In the other hand, i read in the Stan User’s Guide (ch. 3) that i can predict the missing y_{ij} declaring this quantity as a parameter, so i coded:
data {
int<lower=1> K; // regions
int<lower=0> N_obs; // no. of observed y_{ij}
int<lower=0> N_mis; // no. of missing y_{ij}
array[N_obs] int<lower=1, upper=K> group; // region of observed
array[N_mis] int<lower=1, upper=K> groupmis; // region of missing
int<lower=1> p; // predictors
vector[N_obs] y_obs;
matrix[N_obs, p] X_obs;
matrix[N_mis, p] X_mis;
}
parameters {
vector[p] beta; // Regression coefficients
vector[K] mu; // intercept for each region
vector<lower=0>[K] sigma; // sd for each region
vector[N_mis] y_mis; // missing y_{ij}
}
model {
target +=normal_id_glm_lupdf(y_obs | X_obs, mu[group], beta, sigma[group]);
target +=normal_id_glm_lupdf(y_mis | X_mis, mu[groupmis], beta, sigma[groupmis]);
}
Here group and groupmis are vectors with elements (1, 1, ..., 1, 2, 2, ..., 2, ..., K, K, ..., K), etc. So mu[group] means that i select the mu entries such that n_{i} > 0 and mu[groupmis] select the mu entries such that n_{i} = 0, for all i.

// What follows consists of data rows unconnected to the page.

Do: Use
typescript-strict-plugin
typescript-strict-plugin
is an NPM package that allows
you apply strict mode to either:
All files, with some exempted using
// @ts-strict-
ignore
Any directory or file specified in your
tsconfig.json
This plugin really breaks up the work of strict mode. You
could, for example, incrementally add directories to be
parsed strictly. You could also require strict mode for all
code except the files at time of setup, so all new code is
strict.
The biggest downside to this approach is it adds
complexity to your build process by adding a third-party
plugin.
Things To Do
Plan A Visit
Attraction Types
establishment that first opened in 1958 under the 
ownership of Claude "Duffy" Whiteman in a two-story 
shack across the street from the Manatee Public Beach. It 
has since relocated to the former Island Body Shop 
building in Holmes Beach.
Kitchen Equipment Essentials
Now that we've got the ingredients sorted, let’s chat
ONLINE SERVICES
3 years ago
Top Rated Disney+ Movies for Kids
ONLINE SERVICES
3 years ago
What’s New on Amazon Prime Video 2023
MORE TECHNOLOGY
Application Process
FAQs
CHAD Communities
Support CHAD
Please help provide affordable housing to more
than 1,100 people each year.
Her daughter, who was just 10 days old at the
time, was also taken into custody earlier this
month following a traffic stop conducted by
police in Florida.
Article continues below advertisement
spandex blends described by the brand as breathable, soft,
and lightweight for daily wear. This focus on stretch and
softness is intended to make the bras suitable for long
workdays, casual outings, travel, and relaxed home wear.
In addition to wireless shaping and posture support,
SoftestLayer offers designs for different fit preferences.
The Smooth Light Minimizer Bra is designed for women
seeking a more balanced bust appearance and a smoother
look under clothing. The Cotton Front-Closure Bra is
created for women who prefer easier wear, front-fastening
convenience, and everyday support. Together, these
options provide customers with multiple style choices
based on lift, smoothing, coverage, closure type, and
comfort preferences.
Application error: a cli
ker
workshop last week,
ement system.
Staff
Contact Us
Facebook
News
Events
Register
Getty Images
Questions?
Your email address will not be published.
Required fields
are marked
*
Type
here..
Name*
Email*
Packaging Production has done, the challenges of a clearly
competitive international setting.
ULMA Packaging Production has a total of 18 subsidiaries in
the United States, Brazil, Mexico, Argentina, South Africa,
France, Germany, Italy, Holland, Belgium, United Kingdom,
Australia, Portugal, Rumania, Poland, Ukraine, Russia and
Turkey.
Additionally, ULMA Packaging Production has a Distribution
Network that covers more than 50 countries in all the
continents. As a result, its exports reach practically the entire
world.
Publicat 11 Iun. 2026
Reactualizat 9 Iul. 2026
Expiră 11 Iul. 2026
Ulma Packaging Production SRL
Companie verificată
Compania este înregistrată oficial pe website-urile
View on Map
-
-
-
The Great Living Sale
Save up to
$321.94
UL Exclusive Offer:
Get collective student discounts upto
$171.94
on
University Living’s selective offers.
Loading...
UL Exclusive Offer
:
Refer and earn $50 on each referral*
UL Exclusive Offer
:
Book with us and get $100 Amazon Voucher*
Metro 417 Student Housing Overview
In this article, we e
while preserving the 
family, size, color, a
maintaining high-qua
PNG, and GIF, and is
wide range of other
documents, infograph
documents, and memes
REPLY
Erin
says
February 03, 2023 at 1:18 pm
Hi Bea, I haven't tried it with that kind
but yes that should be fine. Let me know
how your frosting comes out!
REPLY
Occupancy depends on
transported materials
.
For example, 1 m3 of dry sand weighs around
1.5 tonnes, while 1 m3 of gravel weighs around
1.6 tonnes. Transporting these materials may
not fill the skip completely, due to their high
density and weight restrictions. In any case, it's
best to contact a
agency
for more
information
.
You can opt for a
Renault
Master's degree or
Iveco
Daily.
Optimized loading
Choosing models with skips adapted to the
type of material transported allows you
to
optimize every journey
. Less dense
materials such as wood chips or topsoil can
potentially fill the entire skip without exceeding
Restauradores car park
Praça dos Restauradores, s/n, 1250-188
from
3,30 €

Im not very sure if this code is correct:
-
Does
sigma[groupmis]andmu[groupmis]actually learn abouty_mis?, or the only information they get is bymu[group]andsigma[group]? -
When some n_{i}=0, say, if we were using a Gibbs sampler/Metropolis algorithm, we can generate the missing y_{ij} (
ymis), then updatemu[groupmis]andsigma[groupmis]and so on. I know that Stan is based on HMC/Nuts, so, is there any equivalent in Stan?, is the code above this equivalent?.
For sake of simplicity, i am using uniforms priors in sigma, mu and beta. Also, as initial values for ymis i put the OLS predictions. The following R code illustrate this
question-code.R (3.1 KB)
When n_{i}=0 for some region, the estimates for mu[i] and sigma[i] are bad, when n_{i}>0, the estimates are now much better.
Thanks in advance.